WARM UP: Down and Back

BUY IN: See Above

STRENGTH: Athlete’s Choice 1 RM


1x Clean Hi-Pull (HEAVY) +
1x Power Clean +
1x Jerk
One Triplet Every 30sec for Ten minutes
Rest 2 min
2x Hi-Pull + 1x Power Clean + 2x Jerk @ 50% 1RM (Jerk) +
6 x Burpees
Every 90 seconds for six minutes (4 sets)

CASH OUT: Tabata Sit Ups


8 Responses

  1. brad

    Calling all gymnasts (or wannabees, like me). Basel’s gym, near the corner of Louetta and Kuykendahl, offers a couple of options for those of us wanting to work on muscle ups, handstands, HS pushups, etc. Basel’s is a well equipped gym with multiple ring sets, a tumble track and spring floor into a foam pit, high bar, etc. They offer open gym on Fridays from 4:30 to 6:00. $5. Admittedly, mostly kids but some high schoolers and college show up. Or, if we can muster up a group, they rent out to groups at a rate of $45 – $60 per hour, depending on the size. Either Friday evenings or Sunday afternoons.

    So if you want to work on a few skills and do so on a softer floor, let me know. I’ll keep track of who is interested to see if we can form a group (my preference; I hate it when 7 year old girls show me up at the gym).

    [email protected]

  2. laura

    I LIKED this WOD….though I think it’s because I didn’t go heavy enough 😉
    PR on push press 🙂 125# tried for 130# alllllmost got it…but since it’s not horseshoes or hand grenades I guess that doesn’t count so I’m at 125# 🙂 YAY!
    used 85# for both parts of the WOD and did 72 abmat situps in the 2 min sit up thing 🙂

  3. Micki

    Okay Laura – here’s some time/weights sure to impress you. I did max rep on jerk at 65#! First half of WOD I used 45# and second half was 35#. By the way, I was last one finished every time because of burpees. The upside is I can tell that the better I get, the less black mat I bring home on my knees. 🙂 Oh, and I found some large lumps on the outsides of my arms, my son calls them triceps. I understand God issued them in pairs with every baby but it’s nice to see them again. 🙂 Just ask me and I’ll show you…

  4. Russell

    Good WOD, I tried something different on the sit ups. Dick and I were doing med ball toss sit ups with 10# med balls.

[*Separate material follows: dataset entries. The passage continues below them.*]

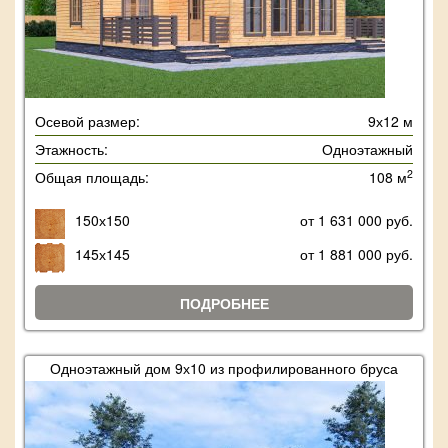
Осевой размер:
9х12 м
Этажность:
Одноэтажный
2
Общая площадь:
108 м
150х150
от 1 631 000 руб.
145х145
от 1 881 000 руб.
ПОДРОБНЕЕ
Одноэтажный дом 9х10 из профилированного бруса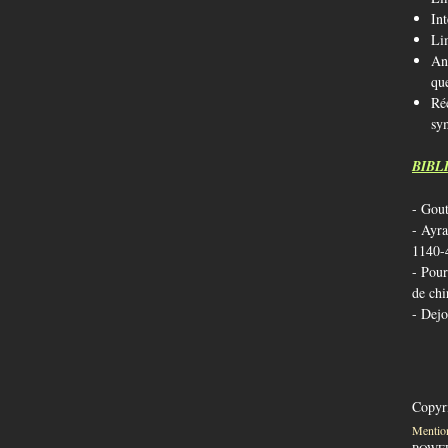
Int
Li
An
qu
Réé
sy
BIBL
- Gout
- Ayra
1140-
- Pour
de chi
- Dejo
Copyri
Mentio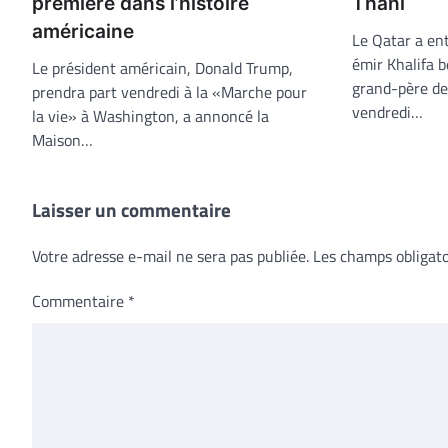
première dans l’histoire
Thani
américaine
Le Qatar a ent
émir Khalifa 
Le président américain, Donald Trump,
grand-père de
prendra part vendredi à la «Marche pour
vendredi…
la vie» à Washington, a annoncé la
Maison…
Laisser un commentaire
Votre adresse e-mail ne sera pas publiée.
Les champs obligato
Commentaire
*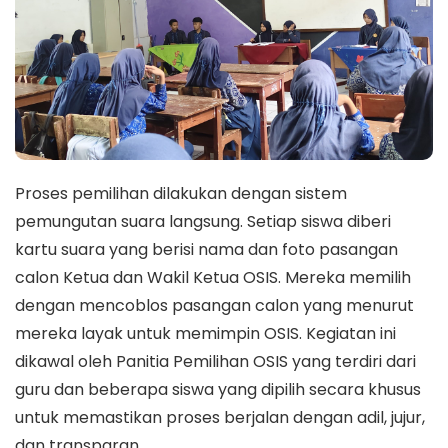
Proses pemilihan dilakukan dengan sistem
pemungutan suara langsung. Setiap siswa diberi
kartu suara yang berisi nama dan foto pasangan
calon Ketua dan Wakil Ketua OSIS. Mereka memilih
dengan mencoblos pasangan calon yang menurut
mereka layak untuk memimpin OSIS. Kegiatan ini
dikawal oleh Panitia Pemilihan OSIS yang terdiri dari
guru dan beberapa siswa yang dipilih secara khusus
untuk memastikan proses berjalan dengan adil, jujur,
dan transparan.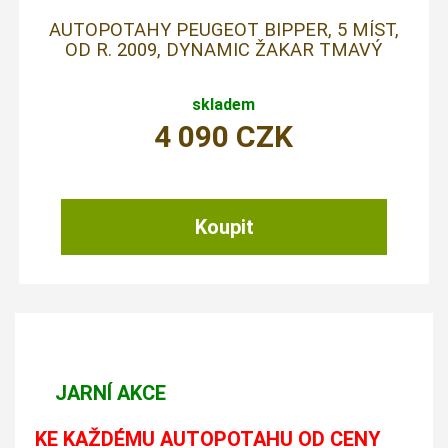
AUTOPOTAHY PEUGEOT BIPPER, 5 MÍST,
OD R. 2009, DYNAMIC ŽAKAR TMAVÝ
skladem
4 090
CZK
JARNÍ AKCE
KE KAŽDÉMU AUTOPOTAHU OD CENY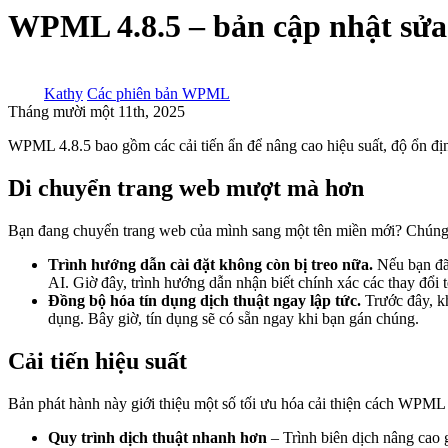
WPML 4.8.5 – bản cập nhật sửa 
Kathy
Các phiên bản WPML
Tháng mười một 11th, 2025
WPML 4.8.5 bao gồm các cải tiến ẩn để nâng cao hiệu suất, độ ổn đị
Di chuyển trang web mượt mà hơn
Bạn đang chuyển trang web của mình sang một tên miền mới? Chúng t
Trình hướng dẫn cài đặt không còn bị treo nữa.
Nếu bạn đã 
AI. Giờ đây, trình hướng dẫn nhận biết chính xác các thay đổi 
Đồng bộ hóa tín dụng dịch thuật ngay lập tức.
Trước đây, kh
dụng. Bây giờ, tín dụng sẽ có sẵn ngay khi bạn gán chúng.
Cải tiến hiệu suất
Bản phát hành này giới thiệu một số tối ưu hóa cải thiện cách WPML
Quy trình dịch thuật nhanh hơn
– Trình biên dịch nâng cao 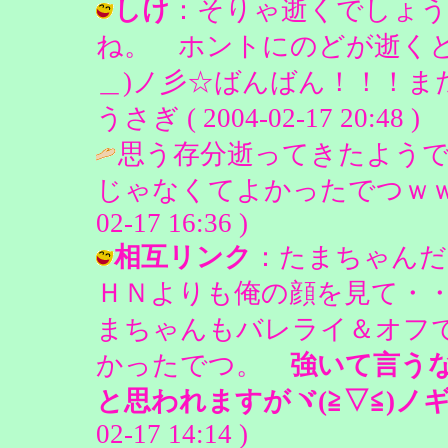
しけ
：そりゃ逝くでしょう
ね。 ホントにのどが逝く
＿)ノ彡☆ばんばん！！！まだ
うさぎ ( 2004-02-17 20:48 )
思う存分逝ってきたようで
じゃなくてよかったでつｗｗ(謎笑
02-17 16:36 )
相互リンク
：たまちゃんだ
ＨＮよりも俺の顔を見て・
まちゃんもバレライ＆オフ
かったでつ。
強いて言う
と思われますがヾ(≧▽≦)ノ
02-17 14:14 )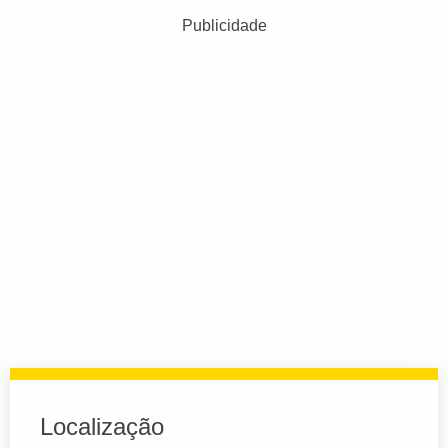
Publicidade
Localização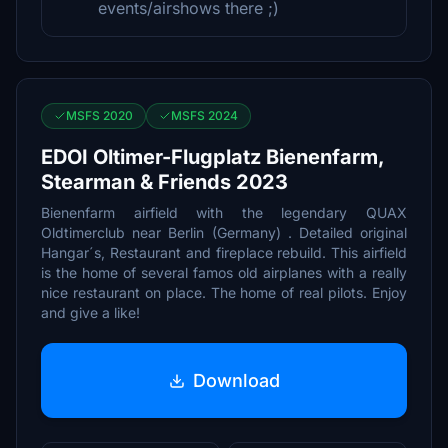
events/airshows there ;)
MSFS 2020
MSFS 2024
EDOI Oltimer-Flugplatz Bienenfarm,
Stearman & Friends 2023
Bienenfarm airfield with the legendary QUAX
Oldtimerclub near Berlin (Germany) . Detailed original
Hangar´s, Restaurant and fireplace rebuild. This airfield
is the home of several famos old airplanes with a really
nice restaurant on place. The home of real pilots. Enjoy
and give a like!
Download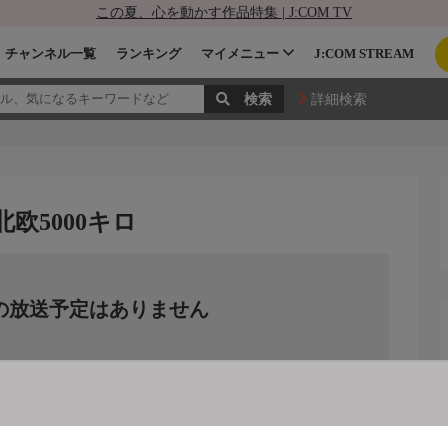
この夏、心を動かす作品特集 | J:COM TV
チャンネル一覧
ランキング
マイメニュー
J:COM STREAM
詳細検索
欧5000キロ
の放送予定はありません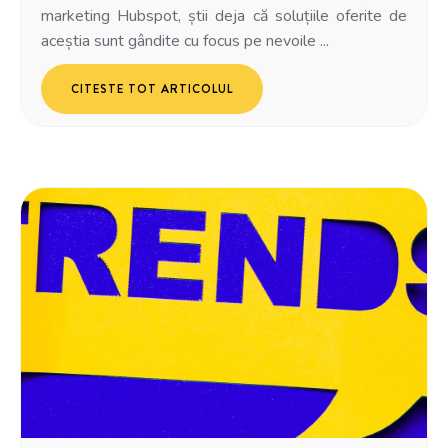
marketing Hubspot, știi deja că soluțiile oferite de
aceștia sunt gândite cu focus pe nevoile ...
CITESTE TOT ARTICOLUL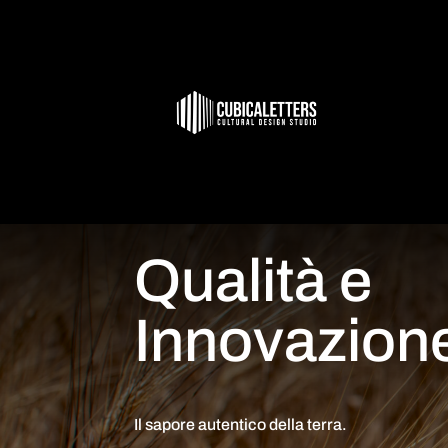
Qualità e
Innovazion
Il sapore autentico della terra.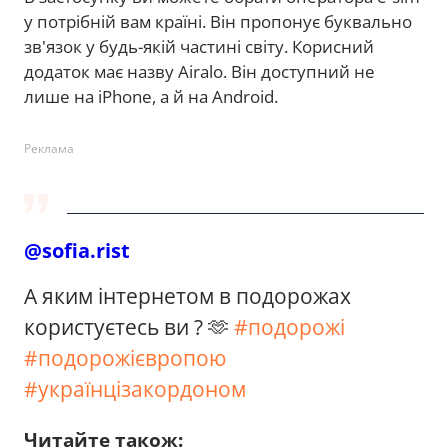
у потрібній вам країні. Він пропонує буквально
зв'язок у будь-якій частині світу. Корисний
додаток має назву Airalo. Він доступний не
лише на iPhone, а й на Android.
Реклама
@sofia.rist
А яким інтернетом в подорожах
користуєтесь ви ? 🫶
#подорожі
#подорожієвропою
#українцізакордоном
Читайте також: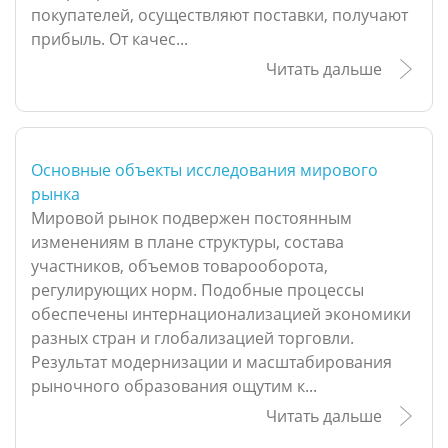
покупателей, осуществляют поставки, получают
прибыль. От качес...
Читать дальше
Основные объекты исследования мирового
рынка
Мировой рынок подвержен постоянным
изменениям в плане структуры, состава
участников, объемов товарооборота,
регулирующих норм. Подобные процессы
обеспечены интернационализацией экономики
разных стран и глобализацией торговли.
Результат модернизации и масштабирования
рыночного образования ощутим к...
Читать дальше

    On another note, I increased my max Back squat from 185# to 205#, and I increased my max Dead lift from 275# to 295#. 🙂

  5. Cathy Lawdanski

    Micki – way to go! This workout was deceiving. Didn’t seem THAT hard, but I am feeling it today. Increased my push press max by 5 # – up to 45 #. On the WOD – 30 # first round, 25# the second WOD. Doing a little better on Burpees. 51 situps in 2 minutes. Increased by 1. Making progress….

  6. Dick D

    SWOD: Back Squat 225-255-265-285-290. 4th rep was almost a miss for some reason. 5th rep was the best and I really felt like I could have made 300. Maybe next time.

    Did the WOD at 115. Probably light but I really need to work on form here, so I’m good with it.